Document excerpt:
--- begin ---

LEXS is an XML, NIEM-based framework for information exchange developed for the US Department of Justice. While the details of LEXS are out of scope for this post, the keypoints is that it is XML-based, a mix of structured and unstructured text, and is used to describe various law enforcement events. We have taken the LEXS specification and created test documents for this pipeline. Example documents are also available on the public internet.

And just in case you are not familiar with Apache NiFi, it is a free (Apache-licensed), cross-platform application that allows the creation and execution of data flow processes. With Apache NiFi you can move data through pipelines while applying transformations and executing actions.

The completed Apache NiFi data flow is shown below.

NLP Building Blocks

This post requires that our NLP Building Blocks are running and accessible. The NLP Building Blocks are microservices to perform NLP tasks. They are:

Renku Language Detection Engine
Prose Sentence Extraction Engine
Sonnet Tokenization Engine
Idyl E3 Entity Extraction Engine

Each is available as Docker containers and on the AWS and Azure marketplaces. You can quickly start each building block as a Docker container using docker compose or individually:

Start Prose Sentence Extraction Engine:

docker run -p 8060:8060 -it mtnfog/prose:1.0.0

Start Sonnet Tokenization Engine:

docker run -p 9040:9040 -it mtnfog/sonnet:1.1.0

Start Idyl E3 Entity Extraction Engine:

docker run -p 9000:9000 -it mtnfog/idyl-e3:3.0.0

With the containers running we will next set up Apache NiFi.

Setting Up

To begin, download Apache NiFi and unzip it. Now we can start Apache NiFi:

apache-nifi-1.5.0/bin/ start

We can now begin creating our data flow.

Creating the Ingest Data Flow

The Process

Our data flow process in Apache NiFi will follow this process. Each step is described in detail below.

--- end ---

Copy the post again from the words "LEXS is an XML, NIEM-based" through the words "is shown below.", substituting "dataflow" for every "data flow".

Supplied information:
--- begin ---

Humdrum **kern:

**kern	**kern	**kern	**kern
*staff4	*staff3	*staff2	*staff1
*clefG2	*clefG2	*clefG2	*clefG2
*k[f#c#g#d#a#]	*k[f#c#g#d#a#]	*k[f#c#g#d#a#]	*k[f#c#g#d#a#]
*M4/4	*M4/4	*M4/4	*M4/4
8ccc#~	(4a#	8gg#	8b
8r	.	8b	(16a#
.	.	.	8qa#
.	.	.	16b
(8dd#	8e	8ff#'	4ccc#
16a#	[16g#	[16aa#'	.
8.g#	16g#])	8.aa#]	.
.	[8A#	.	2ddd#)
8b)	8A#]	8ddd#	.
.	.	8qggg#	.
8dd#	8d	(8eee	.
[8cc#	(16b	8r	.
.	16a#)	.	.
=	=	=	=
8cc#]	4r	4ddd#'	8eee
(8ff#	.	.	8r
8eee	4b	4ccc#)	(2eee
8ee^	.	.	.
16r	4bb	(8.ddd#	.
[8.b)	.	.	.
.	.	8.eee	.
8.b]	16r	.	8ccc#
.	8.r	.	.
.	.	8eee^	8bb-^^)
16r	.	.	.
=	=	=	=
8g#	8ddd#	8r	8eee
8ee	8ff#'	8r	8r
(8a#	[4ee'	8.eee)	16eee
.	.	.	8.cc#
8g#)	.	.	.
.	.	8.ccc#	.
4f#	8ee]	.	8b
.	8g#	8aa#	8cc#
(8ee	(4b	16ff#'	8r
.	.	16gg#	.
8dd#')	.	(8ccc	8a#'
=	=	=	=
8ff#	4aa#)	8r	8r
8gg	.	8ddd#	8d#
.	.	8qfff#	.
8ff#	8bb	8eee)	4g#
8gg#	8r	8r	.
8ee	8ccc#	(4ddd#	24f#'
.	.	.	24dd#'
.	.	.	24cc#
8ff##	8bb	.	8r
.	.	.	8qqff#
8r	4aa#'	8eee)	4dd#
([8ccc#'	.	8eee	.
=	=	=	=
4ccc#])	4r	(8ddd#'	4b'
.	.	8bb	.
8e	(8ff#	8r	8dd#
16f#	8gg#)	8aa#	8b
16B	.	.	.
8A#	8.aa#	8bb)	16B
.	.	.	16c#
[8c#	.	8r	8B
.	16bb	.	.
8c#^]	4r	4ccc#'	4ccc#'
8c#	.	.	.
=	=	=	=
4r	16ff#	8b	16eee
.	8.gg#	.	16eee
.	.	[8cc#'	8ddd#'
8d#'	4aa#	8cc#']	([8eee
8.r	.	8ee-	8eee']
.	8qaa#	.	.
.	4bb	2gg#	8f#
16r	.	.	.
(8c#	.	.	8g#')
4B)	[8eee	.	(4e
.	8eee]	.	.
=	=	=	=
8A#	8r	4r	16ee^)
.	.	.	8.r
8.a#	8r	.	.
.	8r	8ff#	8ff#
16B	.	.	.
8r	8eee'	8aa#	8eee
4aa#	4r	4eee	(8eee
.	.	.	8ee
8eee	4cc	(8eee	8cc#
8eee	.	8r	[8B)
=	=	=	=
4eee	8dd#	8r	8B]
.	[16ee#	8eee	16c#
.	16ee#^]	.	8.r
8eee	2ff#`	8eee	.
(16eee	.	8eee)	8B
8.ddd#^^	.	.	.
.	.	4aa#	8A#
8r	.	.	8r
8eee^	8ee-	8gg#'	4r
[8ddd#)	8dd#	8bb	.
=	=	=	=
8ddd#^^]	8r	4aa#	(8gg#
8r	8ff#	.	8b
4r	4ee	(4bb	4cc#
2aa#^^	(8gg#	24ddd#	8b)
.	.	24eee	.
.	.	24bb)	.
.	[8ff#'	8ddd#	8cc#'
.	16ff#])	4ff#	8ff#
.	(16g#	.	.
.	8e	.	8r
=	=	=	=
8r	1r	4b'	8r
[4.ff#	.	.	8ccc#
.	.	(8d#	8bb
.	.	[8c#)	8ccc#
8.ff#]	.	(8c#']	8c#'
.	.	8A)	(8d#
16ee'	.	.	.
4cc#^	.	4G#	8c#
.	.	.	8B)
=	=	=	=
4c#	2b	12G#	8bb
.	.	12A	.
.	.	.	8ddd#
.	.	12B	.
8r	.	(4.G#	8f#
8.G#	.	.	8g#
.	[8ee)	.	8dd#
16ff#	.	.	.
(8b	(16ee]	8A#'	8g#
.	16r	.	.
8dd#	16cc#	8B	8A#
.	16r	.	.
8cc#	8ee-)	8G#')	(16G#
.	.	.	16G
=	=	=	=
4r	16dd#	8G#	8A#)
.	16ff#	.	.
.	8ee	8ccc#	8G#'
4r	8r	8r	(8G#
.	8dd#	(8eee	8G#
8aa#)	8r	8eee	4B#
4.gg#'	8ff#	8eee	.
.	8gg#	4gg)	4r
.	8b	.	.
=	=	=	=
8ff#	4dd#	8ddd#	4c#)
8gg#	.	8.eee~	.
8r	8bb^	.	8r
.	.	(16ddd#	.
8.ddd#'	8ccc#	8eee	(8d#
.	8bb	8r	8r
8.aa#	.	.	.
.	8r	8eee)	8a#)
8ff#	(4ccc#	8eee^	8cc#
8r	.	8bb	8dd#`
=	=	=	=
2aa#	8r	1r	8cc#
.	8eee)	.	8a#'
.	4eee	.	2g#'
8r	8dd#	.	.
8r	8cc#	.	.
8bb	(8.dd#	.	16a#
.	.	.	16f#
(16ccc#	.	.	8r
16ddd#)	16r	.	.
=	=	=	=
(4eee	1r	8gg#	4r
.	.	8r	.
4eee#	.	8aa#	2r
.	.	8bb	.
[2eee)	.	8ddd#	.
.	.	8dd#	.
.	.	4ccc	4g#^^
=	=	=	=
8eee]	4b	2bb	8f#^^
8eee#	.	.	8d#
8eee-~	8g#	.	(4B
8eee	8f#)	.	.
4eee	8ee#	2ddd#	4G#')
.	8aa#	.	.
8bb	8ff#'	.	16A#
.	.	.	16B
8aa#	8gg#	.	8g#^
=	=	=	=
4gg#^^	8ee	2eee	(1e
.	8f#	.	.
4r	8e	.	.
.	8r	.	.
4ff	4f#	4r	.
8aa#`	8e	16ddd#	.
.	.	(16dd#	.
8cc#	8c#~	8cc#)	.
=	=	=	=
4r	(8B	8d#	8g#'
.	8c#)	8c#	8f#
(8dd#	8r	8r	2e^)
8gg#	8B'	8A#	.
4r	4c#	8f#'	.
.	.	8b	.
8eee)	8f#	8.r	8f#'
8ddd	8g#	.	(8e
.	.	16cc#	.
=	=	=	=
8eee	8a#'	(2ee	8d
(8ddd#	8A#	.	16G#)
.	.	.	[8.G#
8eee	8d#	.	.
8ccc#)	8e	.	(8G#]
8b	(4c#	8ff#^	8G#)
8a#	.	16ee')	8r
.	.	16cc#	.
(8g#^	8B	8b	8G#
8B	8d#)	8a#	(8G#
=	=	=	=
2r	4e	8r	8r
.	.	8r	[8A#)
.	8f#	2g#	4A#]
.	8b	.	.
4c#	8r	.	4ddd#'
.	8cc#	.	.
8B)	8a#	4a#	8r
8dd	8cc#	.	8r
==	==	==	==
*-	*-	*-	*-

--- end ---
--- begin ---

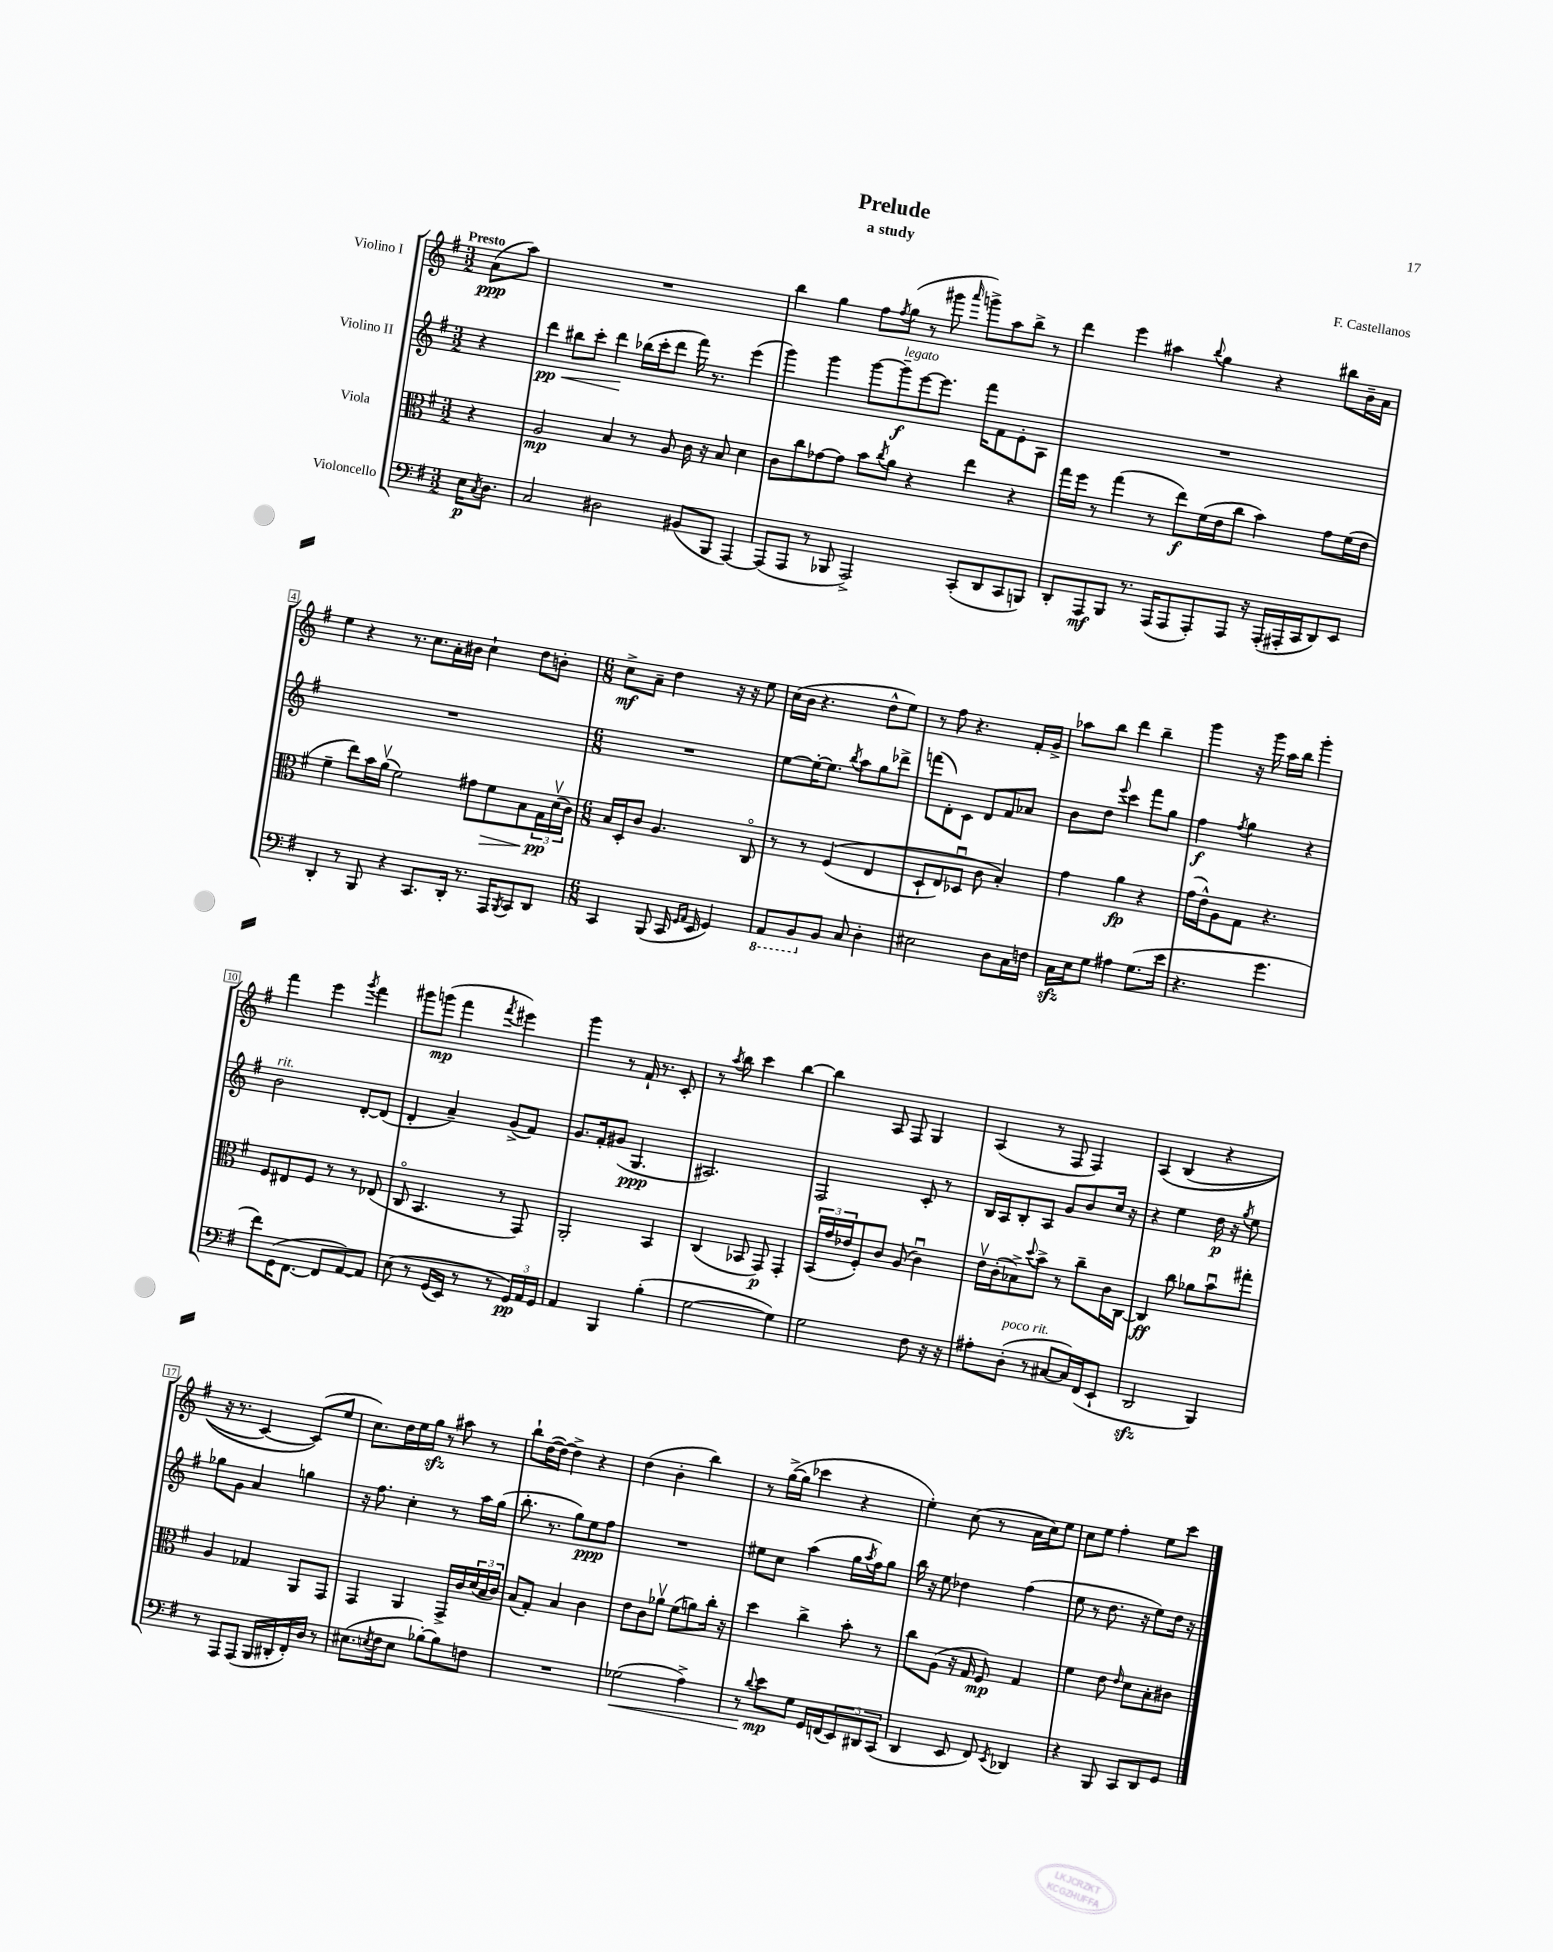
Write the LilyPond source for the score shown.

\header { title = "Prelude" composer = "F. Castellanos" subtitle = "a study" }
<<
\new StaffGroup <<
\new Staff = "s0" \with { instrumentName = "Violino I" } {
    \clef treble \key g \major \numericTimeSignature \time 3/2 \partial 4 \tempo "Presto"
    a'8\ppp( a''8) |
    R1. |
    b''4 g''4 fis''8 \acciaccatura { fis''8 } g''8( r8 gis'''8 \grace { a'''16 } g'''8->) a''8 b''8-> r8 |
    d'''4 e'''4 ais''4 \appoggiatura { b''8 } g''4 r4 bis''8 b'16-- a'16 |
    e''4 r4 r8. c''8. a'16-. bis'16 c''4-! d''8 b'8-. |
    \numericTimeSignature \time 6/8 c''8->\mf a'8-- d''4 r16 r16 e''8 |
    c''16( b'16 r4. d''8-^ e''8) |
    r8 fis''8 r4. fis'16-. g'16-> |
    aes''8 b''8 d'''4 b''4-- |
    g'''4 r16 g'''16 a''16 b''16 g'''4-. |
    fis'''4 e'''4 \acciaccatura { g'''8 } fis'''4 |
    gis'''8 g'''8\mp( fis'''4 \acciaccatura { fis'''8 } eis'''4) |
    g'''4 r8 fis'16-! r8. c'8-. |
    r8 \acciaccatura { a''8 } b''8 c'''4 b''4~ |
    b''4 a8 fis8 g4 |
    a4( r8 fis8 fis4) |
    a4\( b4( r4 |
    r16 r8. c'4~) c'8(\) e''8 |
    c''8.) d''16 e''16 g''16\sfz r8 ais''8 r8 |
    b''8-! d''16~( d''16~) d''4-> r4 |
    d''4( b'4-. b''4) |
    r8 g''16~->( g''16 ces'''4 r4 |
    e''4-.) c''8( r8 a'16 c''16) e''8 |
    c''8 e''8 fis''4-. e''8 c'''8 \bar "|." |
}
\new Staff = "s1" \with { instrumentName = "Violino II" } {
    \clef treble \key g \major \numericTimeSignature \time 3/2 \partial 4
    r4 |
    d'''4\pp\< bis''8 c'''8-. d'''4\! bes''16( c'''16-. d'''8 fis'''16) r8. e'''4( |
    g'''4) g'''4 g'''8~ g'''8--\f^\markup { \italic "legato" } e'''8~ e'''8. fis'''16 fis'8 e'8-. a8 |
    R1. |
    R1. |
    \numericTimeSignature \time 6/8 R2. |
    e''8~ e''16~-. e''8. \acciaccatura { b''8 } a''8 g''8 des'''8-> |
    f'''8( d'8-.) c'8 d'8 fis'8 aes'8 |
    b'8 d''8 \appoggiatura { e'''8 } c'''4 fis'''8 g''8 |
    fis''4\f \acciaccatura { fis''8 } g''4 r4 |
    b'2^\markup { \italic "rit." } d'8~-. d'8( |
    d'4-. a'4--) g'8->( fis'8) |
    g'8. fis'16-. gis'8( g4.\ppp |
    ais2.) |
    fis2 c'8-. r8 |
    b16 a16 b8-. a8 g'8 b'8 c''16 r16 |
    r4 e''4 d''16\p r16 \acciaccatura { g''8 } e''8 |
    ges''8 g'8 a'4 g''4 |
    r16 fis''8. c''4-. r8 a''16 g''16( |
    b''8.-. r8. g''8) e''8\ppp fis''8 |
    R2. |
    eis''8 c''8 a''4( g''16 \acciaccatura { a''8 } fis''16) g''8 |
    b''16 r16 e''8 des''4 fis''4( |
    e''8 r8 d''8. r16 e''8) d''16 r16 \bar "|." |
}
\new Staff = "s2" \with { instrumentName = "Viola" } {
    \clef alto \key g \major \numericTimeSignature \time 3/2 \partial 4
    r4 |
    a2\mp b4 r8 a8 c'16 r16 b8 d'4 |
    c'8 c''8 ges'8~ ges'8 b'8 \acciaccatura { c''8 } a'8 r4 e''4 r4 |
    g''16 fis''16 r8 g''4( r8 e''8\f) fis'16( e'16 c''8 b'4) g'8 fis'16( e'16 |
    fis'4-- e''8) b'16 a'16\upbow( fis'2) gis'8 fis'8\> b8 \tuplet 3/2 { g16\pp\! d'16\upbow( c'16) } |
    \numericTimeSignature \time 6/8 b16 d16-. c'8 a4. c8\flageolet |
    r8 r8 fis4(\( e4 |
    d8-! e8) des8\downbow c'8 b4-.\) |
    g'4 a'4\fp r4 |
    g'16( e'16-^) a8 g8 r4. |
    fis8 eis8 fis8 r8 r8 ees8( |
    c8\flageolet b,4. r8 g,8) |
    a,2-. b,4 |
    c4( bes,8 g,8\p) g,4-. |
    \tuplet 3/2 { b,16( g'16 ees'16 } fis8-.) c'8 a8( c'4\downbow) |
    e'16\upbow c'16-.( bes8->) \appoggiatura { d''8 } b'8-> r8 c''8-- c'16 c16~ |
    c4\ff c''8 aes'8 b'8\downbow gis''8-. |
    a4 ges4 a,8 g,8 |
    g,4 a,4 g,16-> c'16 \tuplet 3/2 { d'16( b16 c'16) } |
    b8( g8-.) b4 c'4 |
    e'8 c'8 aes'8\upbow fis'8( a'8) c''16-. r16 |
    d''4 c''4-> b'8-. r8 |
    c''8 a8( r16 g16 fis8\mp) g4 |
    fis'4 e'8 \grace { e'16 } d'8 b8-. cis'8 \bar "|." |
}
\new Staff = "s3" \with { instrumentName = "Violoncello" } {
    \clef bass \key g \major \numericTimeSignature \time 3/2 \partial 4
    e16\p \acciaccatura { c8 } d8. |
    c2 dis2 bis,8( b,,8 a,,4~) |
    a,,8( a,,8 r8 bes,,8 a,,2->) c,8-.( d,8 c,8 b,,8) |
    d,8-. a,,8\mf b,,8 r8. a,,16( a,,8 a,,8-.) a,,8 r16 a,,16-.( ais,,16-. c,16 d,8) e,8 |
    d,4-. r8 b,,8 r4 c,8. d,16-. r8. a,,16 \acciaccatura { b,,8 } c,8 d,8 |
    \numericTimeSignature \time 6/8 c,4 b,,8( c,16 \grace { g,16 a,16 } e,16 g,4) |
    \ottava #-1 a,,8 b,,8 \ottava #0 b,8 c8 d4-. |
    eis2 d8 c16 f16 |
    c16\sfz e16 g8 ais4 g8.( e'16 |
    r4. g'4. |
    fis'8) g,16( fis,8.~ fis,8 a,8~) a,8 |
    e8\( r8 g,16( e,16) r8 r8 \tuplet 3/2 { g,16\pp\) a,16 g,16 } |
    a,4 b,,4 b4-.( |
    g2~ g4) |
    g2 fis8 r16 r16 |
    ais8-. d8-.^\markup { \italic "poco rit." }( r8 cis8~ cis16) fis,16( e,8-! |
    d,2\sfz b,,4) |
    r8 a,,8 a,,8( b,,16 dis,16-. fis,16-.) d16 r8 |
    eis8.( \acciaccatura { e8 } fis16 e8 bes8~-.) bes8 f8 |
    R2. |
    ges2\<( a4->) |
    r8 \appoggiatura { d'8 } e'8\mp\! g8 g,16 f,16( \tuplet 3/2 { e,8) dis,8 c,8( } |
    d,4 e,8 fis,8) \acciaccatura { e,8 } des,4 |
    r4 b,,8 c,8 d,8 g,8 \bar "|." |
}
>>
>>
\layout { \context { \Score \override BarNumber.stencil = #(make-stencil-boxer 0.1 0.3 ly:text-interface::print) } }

--- end ---

Solution to the problem:
LEXS is an XML, NIEM-based framework for information exchange developed for the US Department of Justice. While the details of LEXS are out of scope for this post, the keypoints is that it is XML-based, a mix of structured and unstructured text, and is used to describe various law enforcement events. We have taken the LEXS specification and created test documents for this pipeline. Example documents are also available on the public internet.

And just in case you are not familiar with Apache NiFi, it is a free (Apache-licensed), cross-platform application that allows the creation and execution of dataflow processes. With Apache NiFi you can move data through pipelines while applying transformations and executing actions.

The completed Apache NiFi dataflow is shown below.